Supplied information Block Start

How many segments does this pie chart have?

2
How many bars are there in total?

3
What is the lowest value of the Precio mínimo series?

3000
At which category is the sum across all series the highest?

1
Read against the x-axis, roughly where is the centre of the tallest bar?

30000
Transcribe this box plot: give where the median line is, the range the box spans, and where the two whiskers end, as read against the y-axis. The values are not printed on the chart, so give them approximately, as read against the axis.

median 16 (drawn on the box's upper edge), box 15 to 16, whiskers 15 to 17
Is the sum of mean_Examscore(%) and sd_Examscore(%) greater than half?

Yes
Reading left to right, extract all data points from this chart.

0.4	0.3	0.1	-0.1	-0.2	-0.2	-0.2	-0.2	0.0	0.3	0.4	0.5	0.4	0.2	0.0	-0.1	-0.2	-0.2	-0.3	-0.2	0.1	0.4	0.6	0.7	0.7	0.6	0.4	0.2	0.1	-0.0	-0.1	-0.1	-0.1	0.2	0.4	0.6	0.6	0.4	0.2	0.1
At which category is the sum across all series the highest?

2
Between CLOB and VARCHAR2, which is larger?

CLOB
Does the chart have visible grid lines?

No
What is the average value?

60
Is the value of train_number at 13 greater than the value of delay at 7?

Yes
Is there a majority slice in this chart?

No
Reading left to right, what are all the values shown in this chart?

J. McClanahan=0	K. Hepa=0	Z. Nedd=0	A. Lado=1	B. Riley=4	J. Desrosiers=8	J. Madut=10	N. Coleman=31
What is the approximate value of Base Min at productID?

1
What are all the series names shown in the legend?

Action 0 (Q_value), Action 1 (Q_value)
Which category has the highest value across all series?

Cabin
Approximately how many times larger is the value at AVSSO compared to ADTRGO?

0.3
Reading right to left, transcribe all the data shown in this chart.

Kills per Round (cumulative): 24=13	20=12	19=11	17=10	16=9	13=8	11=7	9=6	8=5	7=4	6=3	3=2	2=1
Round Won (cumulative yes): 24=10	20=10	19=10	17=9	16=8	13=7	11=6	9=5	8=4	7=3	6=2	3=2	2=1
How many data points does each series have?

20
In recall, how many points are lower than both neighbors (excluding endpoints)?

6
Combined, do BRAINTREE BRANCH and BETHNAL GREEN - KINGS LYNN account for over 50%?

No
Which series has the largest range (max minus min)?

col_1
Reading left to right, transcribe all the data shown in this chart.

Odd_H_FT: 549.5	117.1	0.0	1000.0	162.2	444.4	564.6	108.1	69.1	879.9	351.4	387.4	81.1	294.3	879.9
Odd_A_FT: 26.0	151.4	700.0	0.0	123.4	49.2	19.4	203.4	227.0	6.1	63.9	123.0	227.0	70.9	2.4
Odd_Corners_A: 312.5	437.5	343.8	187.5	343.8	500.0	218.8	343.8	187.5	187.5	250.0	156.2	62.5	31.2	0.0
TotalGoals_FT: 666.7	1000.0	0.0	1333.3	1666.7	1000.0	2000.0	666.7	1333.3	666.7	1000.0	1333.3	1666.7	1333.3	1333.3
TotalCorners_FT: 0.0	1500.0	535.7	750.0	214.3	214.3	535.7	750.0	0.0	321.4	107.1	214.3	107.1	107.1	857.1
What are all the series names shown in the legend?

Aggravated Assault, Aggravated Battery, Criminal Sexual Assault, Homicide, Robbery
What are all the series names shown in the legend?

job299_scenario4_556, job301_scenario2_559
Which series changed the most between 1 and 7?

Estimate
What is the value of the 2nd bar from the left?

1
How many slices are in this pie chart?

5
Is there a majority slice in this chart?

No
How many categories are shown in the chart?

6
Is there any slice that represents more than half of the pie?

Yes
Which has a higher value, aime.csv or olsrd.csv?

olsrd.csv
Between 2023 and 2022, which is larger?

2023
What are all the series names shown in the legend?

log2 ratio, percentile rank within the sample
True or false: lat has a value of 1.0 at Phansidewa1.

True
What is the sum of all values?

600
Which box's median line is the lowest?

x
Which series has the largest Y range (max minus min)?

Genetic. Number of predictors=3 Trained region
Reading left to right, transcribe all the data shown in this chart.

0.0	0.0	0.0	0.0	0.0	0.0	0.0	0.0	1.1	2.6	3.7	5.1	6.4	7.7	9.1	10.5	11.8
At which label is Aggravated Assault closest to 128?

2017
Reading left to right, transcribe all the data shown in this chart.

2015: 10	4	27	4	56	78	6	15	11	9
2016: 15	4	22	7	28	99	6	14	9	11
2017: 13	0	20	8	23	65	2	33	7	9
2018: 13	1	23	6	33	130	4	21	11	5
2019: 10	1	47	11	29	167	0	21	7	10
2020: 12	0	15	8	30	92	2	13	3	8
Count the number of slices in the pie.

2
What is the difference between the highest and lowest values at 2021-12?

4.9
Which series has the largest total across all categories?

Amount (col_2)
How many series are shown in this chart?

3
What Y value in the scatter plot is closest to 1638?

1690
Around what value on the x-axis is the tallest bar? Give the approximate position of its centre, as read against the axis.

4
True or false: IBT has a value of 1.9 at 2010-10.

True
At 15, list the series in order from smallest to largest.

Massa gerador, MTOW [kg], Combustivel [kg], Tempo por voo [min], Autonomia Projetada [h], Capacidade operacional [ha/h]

Supplied information Block End

To-do item: Can you reproduce all of the material above, line for line and without a single change?

Task answer:
How many segments does this pie chart have?

2
How many bars are there in total?

3
What is the lowest value of the Precio mínimo series?

3000
At which category is the sum across all series the highest?

1
Read against the x-axis, roughly where is the centre of the tallest bar?

30000
Transcribe this box plot: give where the median line is, the range the box spans, and where the two whiskers end, as read against the y-axis. The values are not printed on the chart, so give them approximately, as read against the axis.

median 16 (drawn on the box's upper edge), box 15 to 16, whiskers 15 to 17
Is the sum of mean_Examscore(%) and sd_Examscore(%) greater than half?

Yes
Reading left to right, extract all data points from this chart.

0.4	0.3	0.1	-0.1	-0.2	-0.2	-0.2	-0.2	0.0	0.3	0.4	0.5	0.4	0.2	0.0	-0.1	-0.2	-0.2	-0.3	-0.2	0.1	0.4	0.6	0.7	0.7	0.6	0.4	0.2	0.1	-0.0	-0.1	-0.1	-0.1	0.2	0.4	0.6	0.6	0.4	0.2	0.1
At which category is the sum across all series the highest?

2
Between CLOB and VARCHAR2, which is larger?

CLOB
Does the chart have visible grid lines?

No
What is the average value?

60
Is the value of train_number at 13 greater than the value of delay at 7?

Yes
Is there a majority slice in this chart?

No
Reading left to right, what are all the values shown in this chart?

J. McClanahan=0	K. Hepa=0	Z. Nedd=0	A. Lado=1	B. Riley=4	J. Desrosiers=8	J. Madut=10	N. Coleman=31
What is the approximate value of Base Min at productID?

1
What are all the series names shown in the legend?

Action 0 (Q_value), Action 1 (Q_value)
Which category has the highest value across all series?

Cabin
Approximately how many times larger is the value at AVSSO compared to ADTRGO?

0.3
Reading right to left, transcribe all the data shown in this chart.

Kills per Round (cumulative): 24=13	20=12	19=11	17=10	16=9	13=8	11=7	9=6	8=5	7=4	6=3	3=2	2=1
Round Won (cumulative yes): 24=10	20=10	19=10	17=9	16=8	13=7	11=6	9=5	8=4	7=3	6=2	3=2	2=1
How many data points does each series have?

20
In recall, how many points are lower than both neighbors (excluding endpoints)?

6
Combined, do BRAINTREE BRANCH and BETHNAL GREEN - KINGS LYNN account for over 50%?

No
Which series has the largest range (max minus min)?

col_1
Reading left to right, transcribe all the data shown in this chart.

Odd_H_FT: 549.5	117.1	0.0	1000.0	162.2	444.4	564.6	108.1	69.1	879.9	351.4	387.4	81.1	294.3	879.9
Odd_A_FT: 26.0	151.4	700.0	0.0	123.4	49.2	19.4	203.4	227.0	6.1	63.9	123.0	227.0	70.9	2.4
Odd_Corners_A: 312.5	437.5	343.8	187.5	343.8	500.0	218.8	343.8	187.5	187.5	250.0	156.2	62.5	31.2	0.0
TotalGoals_FT: 666.7	1000.0	0.0	1333.3	1666.7	1000.0	2000.0	666.7	1333.3	666.7	1000.0	1333.3	1666.7	1333.3	1333.3
TotalCorners_FT: 0.0	1500.0	535.7	750.0	214.3	214.3	535.7	750.0	0.0	321.4	107.1	214.3	107.1	107.1	857.1
What are all the series names shown in the legend?

Aggravated Assault, Aggravated Battery, Criminal Sexual Assault, Homicide, Robbery
What are all the series names shown in the legend?

job299_scenario4_556, job301_scenario2_559
Which series changed the most between 1 and 7?

Estimate
What is the value of the 2nd bar from the left?

1
How many slices are in this pie chart?

5
Is there a majority slice in this chart?

No
How many categories are shown in the chart?

6
Is there any slice that represents more than half of the pie?

Yes
Which has a higher value, aime.csv or olsrd.csv?

olsrd.csv
Between 2023 and 2022, which is larger?

2023
What are all the series names shown in the legend?

log2 ratio, percentile rank within the sample
True or false: lat has a value of 1.0 at Phansidewa1.

True
What is the sum of all values?

600
Which box's median line is the lowest?

x
Which series has the largest Y range (max minus min)?

Genetic. Number of predictors=3 Trained region
Reading left to right, transcribe all the data shown in this chart.

0.0	0.0	0.0	0.0	0.0	0.0	0.0	0.0	1.1	2.6	3.7	5.1	6.4	7.7	9.1	10.5	11.8
At which label is Aggravated Assault closest to 128?

2017
Reading left to right, transcribe all the data shown in this chart.

2015: 10	4	27	4	56	78	6	15	11	9
2016: 15	4	22	7	28	99	6	14	9	11
2017: 13	0	20	8	23	65	2	33	7	9
2018: 13	1	23	6	33	130	4	21	11	5
2019: 10	1	47	11	29	167	0	21	7	10
2020: 12	0	15	8	30	92	2	13	3	8
Count the number of slices in the pie.

2
What is the difference between the highest and lowest values at 2021-12?

4.9
Which series has the largest total across all categories?

Amount (col_2)
How many series are shown in this chart?

3
What Y value in the scatter plot is closest to 1638?

1690
Around what value on the x-axis is the tallest bar? Give the approximate position of its centre, as read against the axis.

4
True or false: IBT has a value of 1.9 at 2010-10.

True
At 15, list the series in order from smallest to largest.

Massa gerador, MTOW [kg], Combustivel [kg], Tempo por voo [min], Autonomia Projetada [h], Capacidade operacional [ha/h]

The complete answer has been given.